Usai memimpin rapat, Arpiah mengatakan terdapat perubahan yang cukup signifikan dalam dokumen KUA dan PPAS APBD Perubahan 2026 dibandingkan dengan paparan sebelumnya.

Menurutnya, DPRD menghormati proses penyusunan dan penyesuaian anggaran yang dilakukan Pemerintah Kabupaten Nunukan. Namun, perubahan tersebut perlu disertai penjelasan yang terbuka agar dapat dipahami seluruh pihak, terutama terkait dasar perubahan, pertimbangan, serta dampaknya terhadap program prioritas dan pelayanan masyarakat.

“Kami menghormati proses penyusunan dan penyesuaian KUA-PPAS yang dilakukan pemerintah daerah. Namun, ketika terjadi perubahan yang cukup signifikan dari paparan sebelumnya, publik tentu berhak mendapatkan penjelasan, apa dasar perubahannya, apa pertimbangannya, dan apa dampaknya terhadap program prioritas serta pelayanan masyarakat,” ujar Arpiah.

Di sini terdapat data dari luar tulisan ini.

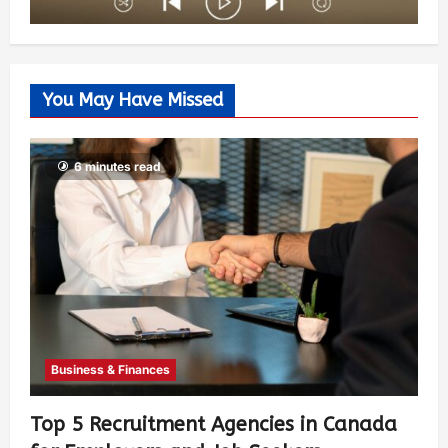
You May Have Missed
6 minutes read
Business & Finances
Top 5 Recruitment Agencies in Canada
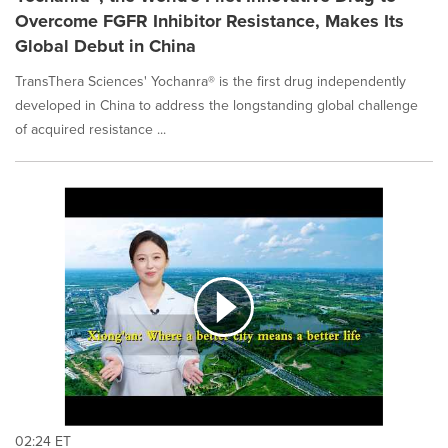
Overcome FGFR Inhibitor Resistance, Makes Its
Global Debut in China
TransThera Sciences' Yochanra® is the first drug independently
developed in China to address the longstanding global challenge
of acquired resistance ...
02:24 ET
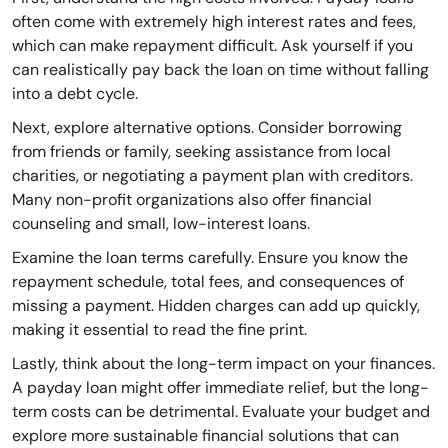
often come with extremely high interest rates and fees,
which can make repayment difficult. Ask yourself if you
can realistically pay back the loan on time without falling
into a debt cycle.
Next, explore alternative options. Consider borrowing
from friends or family, seeking assistance from local
charities, or negotiating a payment plan with creditors.
Many non-profit organizations also offer financial
counseling and small, low-interest loans.
Examine the loan terms carefully. Ensure you know the
repayment schedule, total fees, and consequences of
missing a payment. Hidden charges can add up quickly,
making it essential to read the fine print.
Lastly, think about the long-term impact on your finances.
A payday loan might offer immediate relief, but the long-
term costs can be detrimental. Evaluate your budget and
explore more sustainable financial solutions that can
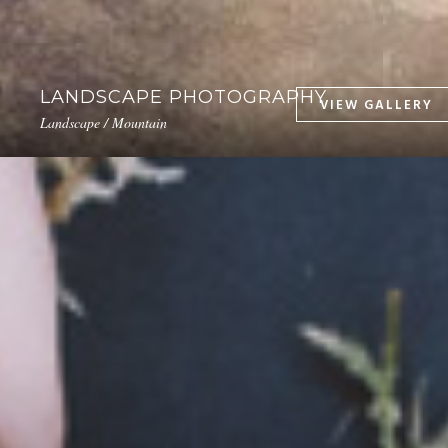
LANDSCAPE PHOTOGRAPHY
Landscape / Mountain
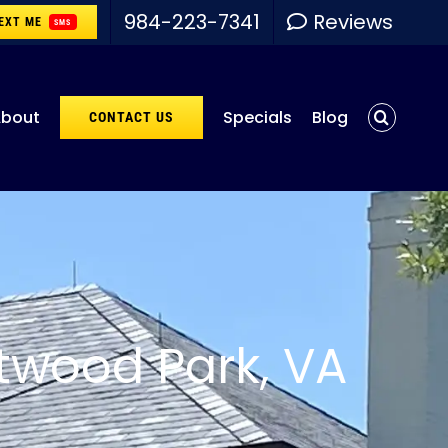
984-223-7341
Reviews
EXT ME
SMS
bout
Specials
Blog
CONTACT US
twood Park, VA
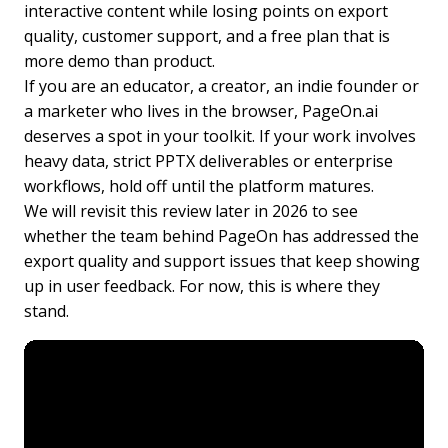
interactive content while losing points on export
quality, customer support, and a free plan that is
more demo than product.
If you are an educator, a creator, an indie founder or
a marketer who lives in the browser, PageOn.ai
deserves a spot in your toolkit. If your work involves
heavy data, strict PPTX deliverables or enterprise
workflows, hold off until the platform matures.
We will revisit this review later in 2026 to see
whether the team behind PageOn has addressed the
export quality and support issues that keep showing
up in user feedback. For now, this is where they
stand.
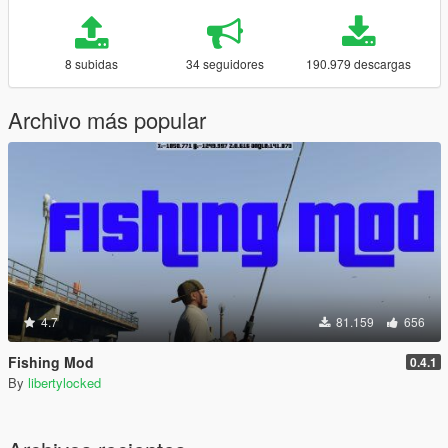
8 subidas
34 seguidores
190.979 descargas
Archivo más popular
4.7
81.159
656
Fishing Mod
0.4.1
By
libertylocked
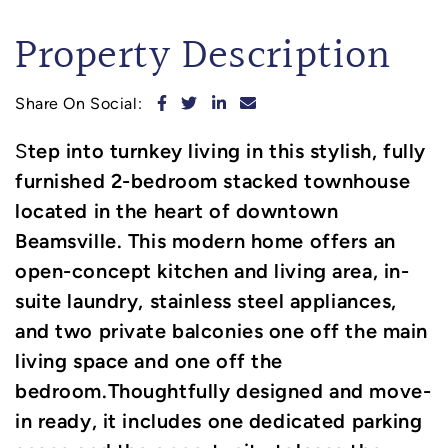
Property Description
Share on Facebook
Share on Twitter
Share on LinkedIn
Share via email
Share On Social:
tep into turnkey living in this stylish, fully
S
furnished 2-bedroom stacked townhouse
located in the heart of downtown
Beamsville. This modern home offers an
open-concept kitchen and living area, in-
suite laundry, stainless steel appliances,
and two private balconies one off the main
living space and one off the
bedroom.Thoughtfully designed and move-
in ready, it includes one dedicated parking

Ia menegaskan, DPRD tidak ingin pembahasan anggaran hanya berorientasi pada angka, tetapi harus memastikan setiap rupiah APBD memiliki arah yang jelas dan sesuai dengan prioritas pembangunan daerah.

“Kami di DPRD tidak ingin pembahasan anggaran hanya berhenti pada angka-angka, tetapi harus memastikan setiap rupiah APBD memiliki arah yang jelas, sesuai prioritas pembangunan dan benar-benar menjawab kebutuhan masyarakat Nunukan,” katanya.

Dalam rancangan perubahan KUA 2026, pendapatan daerah diproyeksikan sebesar Rp1,766 triliun, atau mengalami penurunan sekitar Rp64,59 miliar, setara 3,53 persen dibandingkan APBD murni 2026.

Arpiah menjelaskan, sumber pendapatan daerah masih didominasi dana transfer. Karena itu, pemerintah daerah perlu mengoptimalkan Pendapatan Asli Daerah (PAD) sekaligus memperkuat koordinasi dengan pemerintah pusat dan pemerintah provinsi terkait formula bagi hasil serta Transfer ke Daerah (TKD).

Sejumlah arah kebijakan pendapatan juga disiapkan, di antaranya memperluas basis data pajak dan retribusi, melakukan validasi objek serta wajib pajak dan retribusi, meningkatkan pelayanan pembayaran, serta memperkuat sistem pemungutan berbasis teknologi informasi.

Selain itu, pemerintah daerah didorong meningkatkan pembinaan dan penyuluhan kepada wajib pajak dan retribusi, menerapkan reward and punishment, serta memperkuat penegakan hukum terhadap kepatuhan pembayaran.

Optimalisasi Badan Usaha Milik Daerah (BUMD), jasa giro dan deposito kas daerah, serta pemanfaatan aset daerah juga menjadi bagian dari strategi meningkatkan pendapatan.

Arpiah menegaskan, DPRD akan mencermati seluruh perubahan dalam dokumen KUA dan PPAS secara objektif serta meminta penjelasan kepada pemerintah daerah agar proses penganggaran berjalan transparan dan akuntabel.

“Kita ingin proses penganggaran berjalan transparan, akuntabel, sesuai ketentuan, dan yang paling penting berpihak pada kepentingan masyarakat,” pungkasnya.